_SUPPLIED MATERIAL:_
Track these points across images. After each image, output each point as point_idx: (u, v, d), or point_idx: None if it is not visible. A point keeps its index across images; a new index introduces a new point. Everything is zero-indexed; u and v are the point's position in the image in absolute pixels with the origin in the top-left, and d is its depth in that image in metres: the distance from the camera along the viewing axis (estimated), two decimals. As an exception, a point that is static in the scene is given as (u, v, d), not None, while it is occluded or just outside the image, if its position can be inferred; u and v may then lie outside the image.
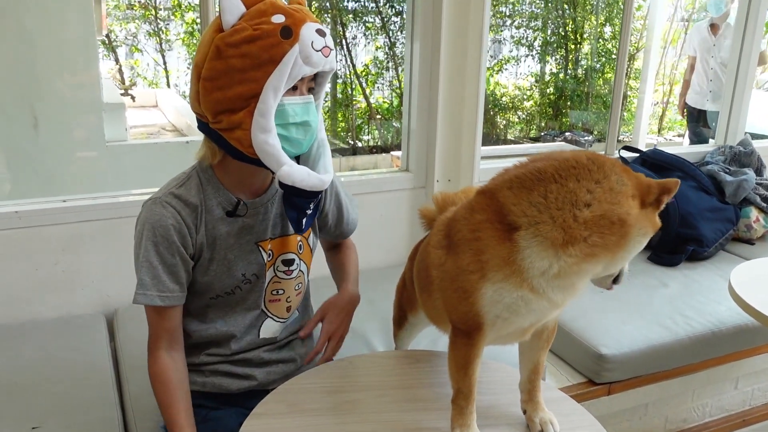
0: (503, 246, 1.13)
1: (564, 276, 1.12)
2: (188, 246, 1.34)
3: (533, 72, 7.87)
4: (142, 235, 1.33)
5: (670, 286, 2.48)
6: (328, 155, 1.39)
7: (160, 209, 1.32)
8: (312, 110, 1.30)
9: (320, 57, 1.24)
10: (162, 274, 1.33)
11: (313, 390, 1.40)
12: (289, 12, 1.23)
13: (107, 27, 5.79)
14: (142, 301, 1.34)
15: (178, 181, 1.36)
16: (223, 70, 1.23)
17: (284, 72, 1.21)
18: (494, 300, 1.14)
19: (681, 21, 7.83)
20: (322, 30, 1.25)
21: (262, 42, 1.21)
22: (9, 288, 2.07)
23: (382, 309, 2.01)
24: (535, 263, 1.12)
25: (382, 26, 6.72)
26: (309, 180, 1.28)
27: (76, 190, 2.23)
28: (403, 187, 2.68)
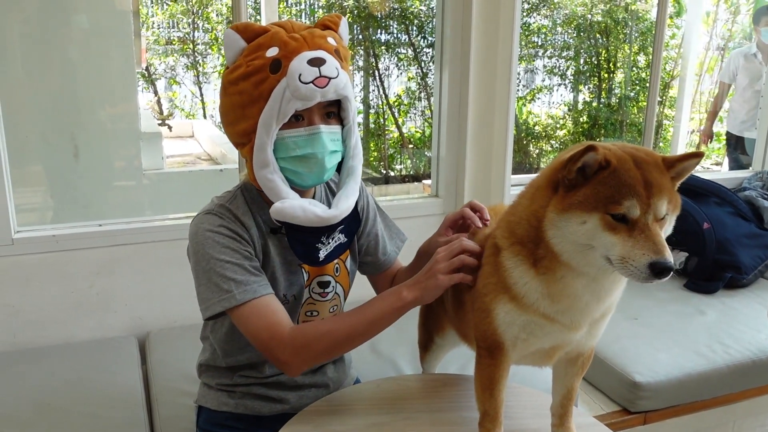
0: (499, 269, 1.14)
1: (557, 296, 1.10)
2: (250, 250, 1.29)
3: (566, 101, 7.84)
4: (203, 245, 1.26)
5: (708, 313, 2.42)
6: (350, 188, 1.32)
7: (217, 219, 1.28)
8: (319, 141, 1.25)
9: (311, 89, 1.19)
10: (244, 269, 1.24)
11: (340, 412, 1.39)
12: (284, 43, 1.21)
13: (146, 60, 5.98)
14: (241, 300, 1.22)
15: (224, 199, 1.34)
16: (229, 107, 1.27)
17: (273, 107, 1.20)
18: (508, 322, 1.14)
19: (717, 49, 7.74)
20: (318, 59, 1.20)
21: (254, 78, 1.21)
22: (45, 310, 2.12)
23: (410, 333, 1.99)
24: (520, 286, 1.12)
25: (414, 57, 6.79)
26: (303, 216, 1.24)
27: (113, 217, 2.28)
28: (432, 213, 2.69)
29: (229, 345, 1.43)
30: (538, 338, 1.15)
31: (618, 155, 1.02)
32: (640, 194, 0.99)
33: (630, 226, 0.98)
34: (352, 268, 1.52)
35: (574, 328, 1.13)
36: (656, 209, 1.00)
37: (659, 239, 0.98)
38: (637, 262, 0.97)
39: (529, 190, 1.14)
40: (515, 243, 1.13)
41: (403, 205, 2.70)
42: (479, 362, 1.23)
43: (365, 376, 1.71)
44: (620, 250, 0.98)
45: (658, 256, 0.96)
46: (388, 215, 1.62)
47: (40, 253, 2.08)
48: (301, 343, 1.23)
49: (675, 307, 2.46)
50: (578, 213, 1.01)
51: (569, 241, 1.04)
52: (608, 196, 0.99)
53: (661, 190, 1.01)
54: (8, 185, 2.04)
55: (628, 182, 0.99)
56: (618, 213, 0.98)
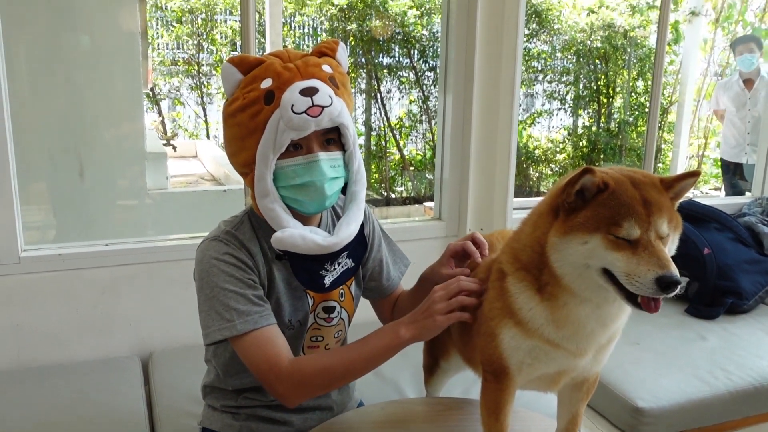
0: (505, 294, 1.15)
1: (561, 322, 1.11)
2: (255, 279, 1.30)
3: (566, 125, 7.89)
4: (208, 273, 1.27)
5: (709, 339, 2.42)
6: (353, 213, 1.32)
7: (222, 246, 1.29)
8: (318, 169, 1.25)
9: (304, 119, 1.20)
10: (247, 298, 1.25)
11: (343, 435, 1.39)
12: (277, 74, 1.23)
13: (152, 81, 6.02)
14: (242, 329, 1.23)
15: (231, 224, 1.35)
16: (230, 139, 1.30)
17: (269, 138, 1.22)
18: (513, 346, 1.15)
19: (714, 75, 7.82)
20: (310, 88, 1.21)
21: (250, 110, 1.23)
22: (50, 329, 2.12)
23: (414, 357, 1.98)
24: (525, 311, 1.13)
25: (416, 80, 6.86)
26: (303, 245, 1.24)
27: (117, 236, 2.30)
28: (435, 236, 2.70)
29: (233, 369, 1.43)
30: (543, 363, 1.16)
31: (615, 177, 1.05)
32: (639, 213, 1.01)
33: (633, 244, 1.00)
34: (356, 294, 1.53)
35: (579, 354, 1.14)
36: (657, 227, 1.01)
37: (664, 254, 1.00)
38: (643, 277, 0.98)
39: (532, 216, 1.16)
40: (520, 269, 1.14)
41: (406, 228, 2.72)
42: (485, 387, 1.24)
43: (369, 399, 1.71)
44: (624, 267, 1.00)
45: (664, 270, 0.97)
46: (392, 238, 1.62)
47: (47, 272, 2.09)
48: (299, 378, 1.24)
49: (676, 333, 2.47)
50: (579, 235, 1.03)
51: (569, 263, 1.05)
52: (608, 217, 1.01)
53: (660, 209, 1.02)
54: (17, 204, 2.05)
55: (626, 202, 1.02)
56: (620, 233, 1.00)
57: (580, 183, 1.03)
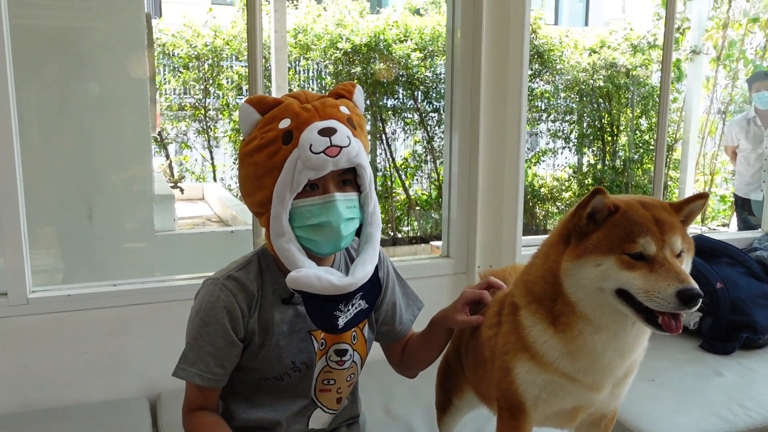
0: (519, 328, 1.14)
1: (576, 354, 1.09)
2: (239, 330, 1.33)
3: (571, 163, 7.93)
4: (195, 313, 1.35)
5: (725, 375, 2.38)
6: (368, 255, 1.32)
7: (217, 291, 1.33)
8: (334, 210, 1.26)
9: (323, 159, 1.21)
10: (207, 355, 1.33)
11: (356, 475, 1.36)
12: (296, 114, 1.24)
13: (160, 125, 6.10)
14: (181, 376, 1.35)
15: (238, 264, 1.38)
16: (246, 178, 1.31)
17: (286, 178, 1.22)
18: (528, 381, 1.14)
19: (718, 113, 7.89)
20: (328, 129, 1.23)
21: (268, 150, 1.24)
22: (57, 370, 2.10)
23: (425, 395, 1.97)
24: (539, 344, 1.12)
25: (420, 121, 6.92)
26: (319, 285, 1.24)
27: (125, 277, 2.29)
28: (444, 273, 2.69)
29: (238, 406, 1.43)
30: (559, 398, 1.14)
31: (625, 200, 1.06)
32: (653, 231, 1.01)
33: (649, 262, 1.00)
34: (369, 336, 1.51)
35: (596, 388, 1.12)
36: (672, 244, 1.02)
37: (681, 269, 1.00)
38: (663, 292, 0.97)
39: (543, 248, 1.16)
40: (533, 301, 1.13)
41: (414, 266, 2.71)
42: (500, 423, 1.22)
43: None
44: (642, 284, 0.99)
45: (684, 283, 0.97)
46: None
47: (55, 312, 2.08)
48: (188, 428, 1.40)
49: (692, 368, 2.42)
50: (593, 257, 1.03)
51: (583, 287, 1.05)
52: (622, 236, 1.01)
53: (672, 227, 1.03)
54: (26, 247, 2.06)
55: (639, 221, 1.02)
56: (635, 252, 1.00)
57: (591, 205, 1.04)
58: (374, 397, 2.12)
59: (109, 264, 3.25)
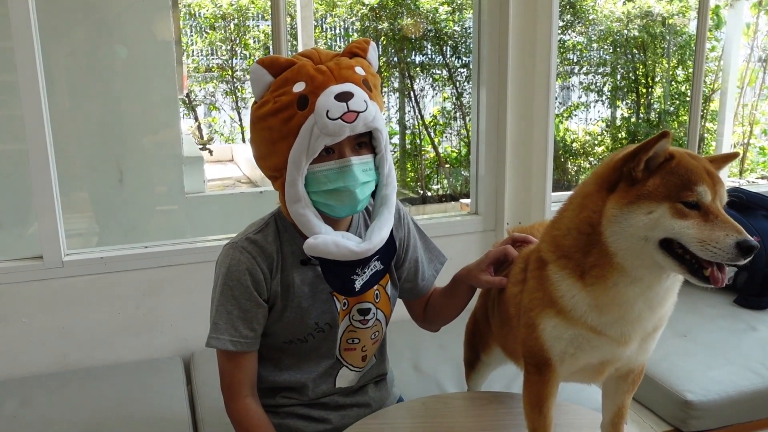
0: (546, 283, 1.13)
1: (607, 306, 1.08)
2: (263, 291, 1.34)
3: (603, 117, 7.75)
4: (218, 279, 1.35)
5: (760, 330, 2.34)
6: (384, 218, 1.31)
7: (237, 254, 1.32)
8: (351, 174, 1.24)
9: (339, 125, 1.18)
10: (236, 319, 1.33)
11: (386, 430, 1.38)
12: (311, 77, 1.20)
13: (187, 87, 6.12)
14: (215, 345, 1.34)
15: (256, 227, 1.37)
16: (260, 142, 1.28)
17: (303, 144, 1.20)
18: (555, 336, 1.13)
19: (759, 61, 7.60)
20: (345, 93, 1.19)
21: (282, 114, 1.21)
22: (94, 331, 2.16)
23: (454, 352, 1.97)
24: (567, 299, 1.10)
25: (449, 77, 6.82)
26: (337, 252, 1.24)
27: (157, 240, 2.32)
28: (472, 230, 2.67)
29: (265, 369, 1.45)
30: (586, 353, 1.13)
31: (676, 149, 1.04)
32: (707, 181, 1.01)
33: (702, 212, 0.99)
34: (393, 294, 1.51)
35: (623, 342, 1.10)
36: (722, 196, 1.02)
37: (733, 221, 0.99)
38: (721, 243, 0.96)
39: (575, 200, 1.13)
40: (562, 256, 1.12)
41: (443, 224, 2.70)
42: (527, 379, 1.21)
43: (409, 395, 1.70)
44: (697, 233, 0.98)
45: (742, 235, 0.96)
46: (428, 236, 1.60)
47: (89, 275, 2.13)
48: (234, 418, 1.38)
49: (725, 324, 2.39)
50: (646, 204, 1.01)
51: (628, 236, 1.03)
52: (680, 184, 1.00)
53: (720, 179, 1.03)
54: (58, 209, 2.09)
55: (696, 170, 1.01)
56: (692, 200, 0.99)
57: (654, 148, 1.02)
58: (403, 355, 2.14)
59: (140, 226, 3.30)
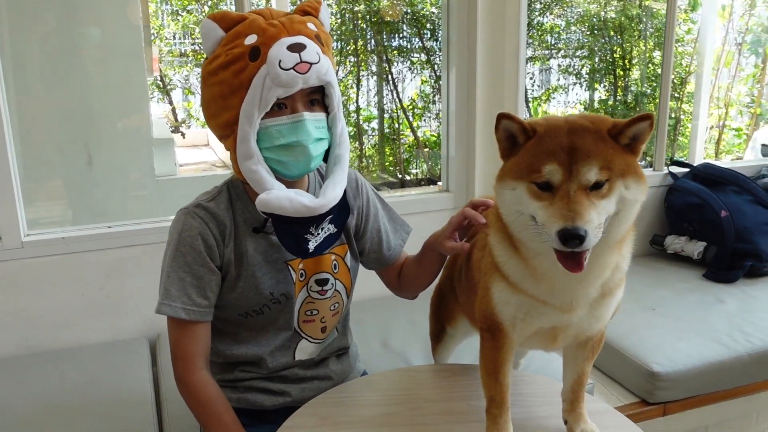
0: (489, 247, 1.13)
1: (536, 277, 1.07)
2: (215, 258, 1.32)
3: (582, 100, 7.77)
4: (170, 245, 1.32)
5: (728, 302, 2.36)
6: (338, 176, 1.30)
7: (189, 219, 1.30)
8: (304, 129, 1.22)
9: (292, 75, 1.17)
10: (189, 286, 1.30)
11: (346, 403, 1.37)
12: (262, 29, 1.19)
13: (159, 69, 6.03)
14: (166, 312, 1.30)
15: (208, 195, 1.35)
16: (210, 99, 1.25)
17: (255, 96, 1.17)
18: (503, 301, 1.13)
19: (734, 44, 7.65)
20: (298, 44, 1.18)
21: (233, 67, 1.19)
22: (56, 313, 2.12)
23: (422, 329, 1.96)
24: (503, 264, 1.10)
25: (427, 60, 6.78)
26: (290, 207, 1.21)
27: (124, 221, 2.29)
28: (443, 207, 2.66)
29: (222, 343, 1.43)
30: (535, 318, 1.12)
31: (549, 124, 1.01)
32: (561, 160, 0.96)
33: (553, 193, 0.97)
34: (353, 265, 1.50)
35: (567, 309, 1.09)
36: (581, 175, 0.95)
37: (576, 206, 0.93)
38: (548, 228, 0.95)
39: None
40: (498, 220, 1.11)
41: (415, 200, 2.69)
42: (483, 346, 1.20)
43: (376, 369, 1.69)
44: (541, 216, 0.97)
45: (566, 222, 0.92)
46: (396, 210, 1.59)
47: (51, 255, 2.09)
48: (189, 390, 1.33)
49: (694, 297, 2.41)
50: (509, 181, 1.01)
51: (506, 209, 1.04)
52: (530, 164, 0.99)
53: (588, 155, 0.96)
54: (17, 188, 2.05)
55: (549, 149, 0.98)
56: (540, 181, 0.97)
57: (500, 129, 1.03)
58: (372, 332, 2.13)
59: (111, 210, 3.25)
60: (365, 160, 6.84)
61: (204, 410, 1.33)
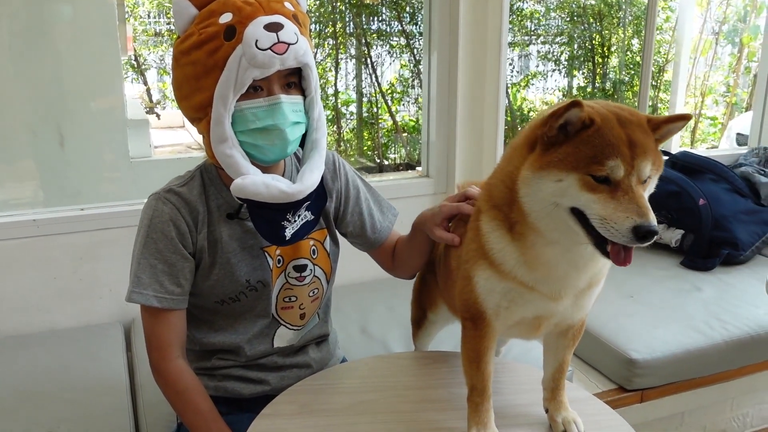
0: (478, 234, 1.10)
1: (532, 264, 1.05)
2: (188, 244, 1.28)
3: (560, 87, 7.79)
4: (141, 231, 1.28)
5: (705, 290, 2.38)
6: (315, 161, 1.25)
7: (161, 205, 1.26)
8: (280, 112, 1.18)
9: (269, 56, 1.12)
10: (160, 273, 1.26)
11: (325, 391, 1.35)
12: (238, 8, 1.14)
13: (133, 49, 5.91)
14: (137, 300, 1.26)
15: (181, 180, 1.31)
16: (182, 79, 1.20)
17: (230, 77, 1.13)
18: (488, 289, 1.11)
19: (711, 33, 7.71)
20: (275, 24, 1.13)
21: (207, 46, 1.14)
22: (27, 297, 2.07)
23: (402, 315, 1.95)
24: (497, 251, 1.08)
25: (406, 44, 6.74)
26: (266, 193, 1.17)
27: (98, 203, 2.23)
28: (423, 193, 2.65)
29: (198, 331, 1.40)
30: (520, 307, 1.11)
31: (602, 114, 0.97)
32: (624, 155, 0.95)
33: (612, 186, 0.94)
34: (332, 250, 1.47)
35: (555, 298, 1.08)
36: (640, 171, 0.95)
37: (643, 202, 0.94)
38: (619, 224, 0.92)
39: (507, 150, 1.11)
40: (493, 206, 1.09)
41: (395, 186, 2.68)
42: (464, 334, 1.19)
43: (355, 357, 1.67)
44: (600, 210, 0.94)
45: (642, 219, 0.92)
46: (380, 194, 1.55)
47: (21, 238, 2.03)
48: (164, 380, 1.30)
49: (671, 285, 2.43)
50: (555, 172, 0.97)
51: (538, 200, 1.00)
52: (591, 156, 0.95)
53: (645, 151, 0.96)
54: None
55: (612, 142, 0.95)
56: (601, 174, 0.94)
57: (564, 117, 0.96)
58: (351, 318, 2.11)
59: (84, 192, 3.18)
60: (343, 144, 6.80)
61: (180, 399, 1.30)
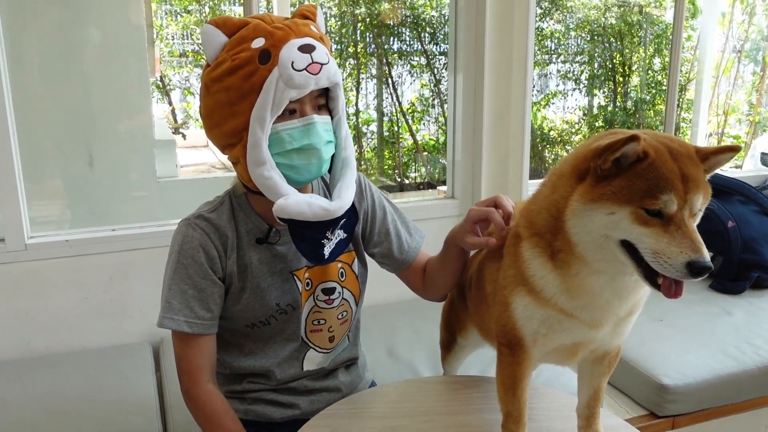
0: (518, 260, 1.09)
1: (574, 292, 1.05)
2: (217, 270, 1.29)
3: (581, 105, 7.77)
4: (171, 257, 1.29)
5: (735, 314, 2.34)
6: (349, 178, 1.27)
7: (190, 231, 1.28)
8: (315, 132, 1.20)
9: (305, 76, 1.15)
10: (191, 299, 1.27)
11: (355, 416, 1.35)
12: (269, 33, 1.16)
13: (160, 70, 6.00)
14: (168, 326, 1.27)
15: (210, 206, 1.33)
16: (214, 107, 1.21)
17: (267, 100, 1.14)
18: (527, 316, 1.10)
19: (733, 51, 7.67)
20: (308, 45, 1.16)
21: (242, 71, 1.15)
22: (59, 316, 2.10)
23: (429, 338, 1.95)
24: (538, 279, 1.07)
25: (426, 64, 6.77)
26: (309, 211, 1.18)
27: (128, 224, 2.26)
28: (449, 215, 2.65)
29: (229, 355, 1.41)
30: (558, 334, 1.10)
31: (655, 147, 0.97)
32: (677, 189, 0.94)
33: (665, 220, 0.93)
34: (360, 272, 1.47)
35: (595, 325, 1.08)
36: (692, 204, 0.95)
37: (696, 236, 0.93)
38: (673, 259, 0.91)
39: (551, 178, 1.09)
40: (535, 234, 1.08)
41: (419, 207, 2.67)
42: (501, 360, 1.18)
43: (383, 380, 1.67)
44: (653, 244, 0.93)
45: (696, 255, 0.91)
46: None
47: (54, 258, 2.06)
48: (195, 404, 1.32)
49: (701, 308, 2.39)
50: (608, 204, 0.96)
51: (588, 231, 0.99)
52: (645, 189, 0.94)
53: (697, 185, 0.95)
54: (21, 190, 2.02)
55: (666, 176, 0.94)
56: (654, 208, 0.93)
57: (622, 151, 0.95)
58: (378, 340, 2.11)
59: (112, 212, 3.23)
60: (364, 164, 6.83)
61: (210, 423, 1.31)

_PROBLEM REQUIREMENTS:_ Give back exactly the lines from the opening of the listing through the line holding "27: (76, 190, 2.23)", both ends included, with every picture omitted.

_RESULT OF THIS TASK:_
Track these points across images. After each image, output each point as point_idx: (u, v, d), or point_idx: None if it is not visible. A point keeps its index across images; a new index introduces a new point. Everything is zero-indexed; u and v are the point's position in the image in absolute pixels with the origin in the top-left, and d is its depth in that image in metres: the distance from the camera along the viewing axis (estimated), two decimals. As an exception, a point that is static in the scene is given as (u, v, d), not None, while it is occluded or just outside the image, if its position can be inferred; u and v may then lie outside the image.
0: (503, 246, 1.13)
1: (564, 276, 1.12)
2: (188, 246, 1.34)
3: (533, 72, 7.87)
4: (142, 235, 1.33)
5: (670, 286, 2.48)
6: (328, 155, 1.39)
7: (160, 209, 1.32)
8: (312, 110, 1.30)
9: (320, 57, 1.24)
10: (162, 274, 1.33)
11: (313, 390, 1.40)
12: (289, 12, 1.23)
13: (107, 27, 5.79)
14: (142, 301, 1.34)
15: (178, 181, 1.36)
16: (223, 70, 1.23)
17: (284, 72, 1.21)
18: (494, 300, 1.14)
19: (681, 21, 7.83)
20: (322, 30, 1.25)
21: (262, 42, 1.21)
22: (9, 288, 2.07)
23: (382, 309, 2.01)
24: (535, 263, 1.12)
25: (382, 26, 6.72)
26: (309, 180, 1.28)
27: (76, 190, 2.23)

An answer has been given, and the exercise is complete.